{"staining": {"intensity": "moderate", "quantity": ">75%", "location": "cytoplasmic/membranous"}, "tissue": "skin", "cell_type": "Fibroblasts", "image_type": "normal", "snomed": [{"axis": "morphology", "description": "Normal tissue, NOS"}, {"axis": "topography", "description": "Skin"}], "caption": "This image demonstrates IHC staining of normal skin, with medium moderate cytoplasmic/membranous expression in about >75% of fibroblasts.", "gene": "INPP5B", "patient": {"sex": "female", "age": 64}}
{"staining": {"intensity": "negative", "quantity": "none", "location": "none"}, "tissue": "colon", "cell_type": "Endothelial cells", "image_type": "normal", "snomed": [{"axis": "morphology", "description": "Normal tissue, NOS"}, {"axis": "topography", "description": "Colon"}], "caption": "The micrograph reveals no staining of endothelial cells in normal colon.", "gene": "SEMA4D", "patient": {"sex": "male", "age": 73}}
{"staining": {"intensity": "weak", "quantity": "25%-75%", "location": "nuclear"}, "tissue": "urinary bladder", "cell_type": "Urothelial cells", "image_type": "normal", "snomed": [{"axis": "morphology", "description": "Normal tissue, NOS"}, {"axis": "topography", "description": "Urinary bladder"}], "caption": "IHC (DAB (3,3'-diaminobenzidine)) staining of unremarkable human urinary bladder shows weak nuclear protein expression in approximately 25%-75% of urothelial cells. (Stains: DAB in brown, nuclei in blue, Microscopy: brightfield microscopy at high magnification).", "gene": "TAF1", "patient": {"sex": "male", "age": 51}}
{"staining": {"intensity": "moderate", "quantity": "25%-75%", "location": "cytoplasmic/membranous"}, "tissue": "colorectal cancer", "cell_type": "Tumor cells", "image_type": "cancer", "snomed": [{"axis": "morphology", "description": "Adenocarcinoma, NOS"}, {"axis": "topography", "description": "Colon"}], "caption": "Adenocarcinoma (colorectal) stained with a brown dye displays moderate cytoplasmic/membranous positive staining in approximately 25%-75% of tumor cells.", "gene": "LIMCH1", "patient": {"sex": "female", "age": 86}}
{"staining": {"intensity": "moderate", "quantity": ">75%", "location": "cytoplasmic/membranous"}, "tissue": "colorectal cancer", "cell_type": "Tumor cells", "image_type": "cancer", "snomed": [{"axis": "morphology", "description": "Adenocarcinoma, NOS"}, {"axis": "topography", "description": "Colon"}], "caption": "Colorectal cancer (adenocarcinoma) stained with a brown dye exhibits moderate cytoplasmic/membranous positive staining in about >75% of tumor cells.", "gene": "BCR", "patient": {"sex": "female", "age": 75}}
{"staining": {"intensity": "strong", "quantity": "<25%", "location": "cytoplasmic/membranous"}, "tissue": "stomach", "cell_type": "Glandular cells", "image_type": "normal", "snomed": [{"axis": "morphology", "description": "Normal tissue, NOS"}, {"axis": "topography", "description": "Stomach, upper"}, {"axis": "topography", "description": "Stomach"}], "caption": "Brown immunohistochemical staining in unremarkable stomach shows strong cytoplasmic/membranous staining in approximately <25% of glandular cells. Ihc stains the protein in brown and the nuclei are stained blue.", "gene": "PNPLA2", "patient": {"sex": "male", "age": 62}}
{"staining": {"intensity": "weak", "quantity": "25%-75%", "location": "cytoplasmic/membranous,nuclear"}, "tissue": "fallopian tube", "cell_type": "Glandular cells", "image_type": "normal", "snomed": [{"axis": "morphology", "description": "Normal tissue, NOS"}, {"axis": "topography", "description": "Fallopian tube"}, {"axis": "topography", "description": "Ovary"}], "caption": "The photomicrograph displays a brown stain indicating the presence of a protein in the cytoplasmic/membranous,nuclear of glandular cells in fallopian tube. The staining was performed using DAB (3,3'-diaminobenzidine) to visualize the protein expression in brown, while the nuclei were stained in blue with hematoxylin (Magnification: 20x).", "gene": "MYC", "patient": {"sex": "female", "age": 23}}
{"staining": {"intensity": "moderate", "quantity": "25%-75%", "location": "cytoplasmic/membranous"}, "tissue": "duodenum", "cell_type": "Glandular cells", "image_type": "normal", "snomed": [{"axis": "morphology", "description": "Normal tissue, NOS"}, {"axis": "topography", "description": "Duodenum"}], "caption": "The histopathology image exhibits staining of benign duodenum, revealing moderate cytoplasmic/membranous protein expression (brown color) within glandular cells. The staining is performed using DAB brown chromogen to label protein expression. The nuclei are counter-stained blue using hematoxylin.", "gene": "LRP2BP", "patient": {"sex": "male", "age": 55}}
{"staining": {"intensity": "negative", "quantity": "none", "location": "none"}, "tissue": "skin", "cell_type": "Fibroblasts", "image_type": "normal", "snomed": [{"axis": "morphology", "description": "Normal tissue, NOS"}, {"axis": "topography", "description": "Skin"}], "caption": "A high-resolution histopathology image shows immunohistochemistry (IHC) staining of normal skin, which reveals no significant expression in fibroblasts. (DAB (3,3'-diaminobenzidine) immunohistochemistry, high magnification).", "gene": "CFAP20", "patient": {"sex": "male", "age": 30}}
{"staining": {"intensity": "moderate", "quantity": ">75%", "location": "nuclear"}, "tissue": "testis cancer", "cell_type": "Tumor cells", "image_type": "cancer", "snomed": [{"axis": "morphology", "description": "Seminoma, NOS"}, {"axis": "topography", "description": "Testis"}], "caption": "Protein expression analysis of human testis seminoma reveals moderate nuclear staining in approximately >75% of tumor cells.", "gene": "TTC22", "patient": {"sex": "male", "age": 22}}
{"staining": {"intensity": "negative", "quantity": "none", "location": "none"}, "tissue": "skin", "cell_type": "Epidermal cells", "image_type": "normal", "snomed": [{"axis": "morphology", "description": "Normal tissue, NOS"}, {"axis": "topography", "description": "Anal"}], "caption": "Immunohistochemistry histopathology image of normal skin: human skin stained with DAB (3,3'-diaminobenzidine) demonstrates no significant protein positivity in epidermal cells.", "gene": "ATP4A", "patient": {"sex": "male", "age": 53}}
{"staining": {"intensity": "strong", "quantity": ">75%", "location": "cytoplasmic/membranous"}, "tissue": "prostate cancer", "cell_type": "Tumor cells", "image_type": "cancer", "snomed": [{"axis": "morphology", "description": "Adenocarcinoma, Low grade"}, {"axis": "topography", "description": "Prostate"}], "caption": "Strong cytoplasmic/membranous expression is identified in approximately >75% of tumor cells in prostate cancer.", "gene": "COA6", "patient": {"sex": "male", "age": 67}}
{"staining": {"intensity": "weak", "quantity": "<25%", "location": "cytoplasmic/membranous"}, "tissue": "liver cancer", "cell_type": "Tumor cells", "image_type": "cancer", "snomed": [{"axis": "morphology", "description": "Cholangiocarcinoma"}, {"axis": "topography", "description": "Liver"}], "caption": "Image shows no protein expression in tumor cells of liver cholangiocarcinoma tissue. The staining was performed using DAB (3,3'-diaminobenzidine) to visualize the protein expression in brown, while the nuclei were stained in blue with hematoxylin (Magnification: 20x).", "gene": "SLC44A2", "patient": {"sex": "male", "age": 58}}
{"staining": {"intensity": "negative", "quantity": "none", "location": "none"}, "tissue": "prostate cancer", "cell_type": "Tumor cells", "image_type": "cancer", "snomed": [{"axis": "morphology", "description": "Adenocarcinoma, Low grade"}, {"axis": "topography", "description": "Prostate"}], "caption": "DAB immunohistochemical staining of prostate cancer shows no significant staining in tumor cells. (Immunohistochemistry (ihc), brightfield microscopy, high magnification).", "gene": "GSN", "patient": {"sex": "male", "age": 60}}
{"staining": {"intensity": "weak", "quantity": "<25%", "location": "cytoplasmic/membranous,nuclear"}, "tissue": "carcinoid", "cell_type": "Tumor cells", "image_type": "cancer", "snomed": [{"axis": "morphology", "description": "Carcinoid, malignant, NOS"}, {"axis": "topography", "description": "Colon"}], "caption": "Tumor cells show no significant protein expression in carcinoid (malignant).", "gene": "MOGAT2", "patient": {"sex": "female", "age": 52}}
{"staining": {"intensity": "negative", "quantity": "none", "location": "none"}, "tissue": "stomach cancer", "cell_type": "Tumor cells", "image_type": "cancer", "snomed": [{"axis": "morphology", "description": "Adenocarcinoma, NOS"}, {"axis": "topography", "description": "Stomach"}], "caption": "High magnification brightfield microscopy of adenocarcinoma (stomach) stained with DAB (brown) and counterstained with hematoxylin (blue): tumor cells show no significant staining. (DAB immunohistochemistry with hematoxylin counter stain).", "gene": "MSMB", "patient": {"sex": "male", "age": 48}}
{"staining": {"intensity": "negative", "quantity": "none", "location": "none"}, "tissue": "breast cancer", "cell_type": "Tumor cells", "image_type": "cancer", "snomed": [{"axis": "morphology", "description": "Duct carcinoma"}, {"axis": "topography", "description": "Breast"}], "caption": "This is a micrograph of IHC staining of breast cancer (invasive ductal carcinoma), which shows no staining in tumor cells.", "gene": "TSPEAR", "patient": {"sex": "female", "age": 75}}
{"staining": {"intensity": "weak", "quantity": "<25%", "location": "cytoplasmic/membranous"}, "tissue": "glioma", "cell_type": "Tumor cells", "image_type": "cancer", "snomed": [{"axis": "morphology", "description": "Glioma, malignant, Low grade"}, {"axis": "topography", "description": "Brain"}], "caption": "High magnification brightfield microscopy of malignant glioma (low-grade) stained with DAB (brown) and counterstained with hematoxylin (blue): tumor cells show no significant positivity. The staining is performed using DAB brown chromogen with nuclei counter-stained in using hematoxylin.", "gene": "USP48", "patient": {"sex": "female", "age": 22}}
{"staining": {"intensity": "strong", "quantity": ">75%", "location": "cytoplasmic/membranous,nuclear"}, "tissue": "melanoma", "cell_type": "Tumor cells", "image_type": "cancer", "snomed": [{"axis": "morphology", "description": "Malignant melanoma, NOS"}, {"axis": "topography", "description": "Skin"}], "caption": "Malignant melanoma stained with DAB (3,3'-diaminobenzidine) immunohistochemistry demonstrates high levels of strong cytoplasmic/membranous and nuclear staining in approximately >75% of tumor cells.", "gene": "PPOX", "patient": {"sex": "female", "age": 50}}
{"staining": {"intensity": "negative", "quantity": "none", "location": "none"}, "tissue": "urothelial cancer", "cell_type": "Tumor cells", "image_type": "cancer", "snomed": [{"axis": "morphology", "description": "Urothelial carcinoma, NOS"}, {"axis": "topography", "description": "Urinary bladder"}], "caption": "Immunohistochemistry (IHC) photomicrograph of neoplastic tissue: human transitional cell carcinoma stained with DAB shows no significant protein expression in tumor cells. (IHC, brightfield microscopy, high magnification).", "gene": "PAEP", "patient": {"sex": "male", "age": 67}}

********

§ TASK STATEMENT:
In the listing above, find the line with "immunohistochemical staining in" and the line with "photomicrograph displays a", then print exactly those two lines and every line between them, and nothing more.

§ REPLY:
{"staining": {"intensity": "strong", "quantity": "<25%", "location": "cytoplasmic/membranous"}, "tissue": "stomach", "cell_type": "Glandular cells", "image_type": "normal", "snomed": [{"axis": "morphology", "description": "Normal tissue, NOS"}, {"axis": "topography", "description": "Stomach, upper"}, {"axis": "topography", "description": "Stomach"}], "caption": "Brown immunohistochemical staining in unremarkable stomach shows strong cytoplasmic/membranous staining in approximately <25% of glandular cells. Ihc stains the protein in brown and the nuclei are stained blue.", "gene": "PNPLA2", "patient": {"sex": "male", "age": 62}}
{"staining": {"intensity": "weak", "quantity": "25%-75%", "location": "cytoplasmic/membranous,nuclear"}, "tissue": "fallopian tube", "cell_type": "Glandular cells", "image_type": "normal", "snomed": [{"axis": "morphology", "description": "Normal tissue, NOS"}, {"axis": "topography", "description": "Fallopian tube"}, {"axis": "topography", "description": "Ovary"}], "caption": "The photomicrograph displays a brown stain indicating the presence of a protein in the cytoplasmic/membranous,nuclear of glandular cells in fallopian tube. The staining was performed using DAB (3,3'-diaminobenzidine) to visualize the protein expression in brown, while the nuclei were stained in blue with hematoxylin (Magnification: 20x).", "gene": "MYC", "patient": {"sex": "female", "age": 23}}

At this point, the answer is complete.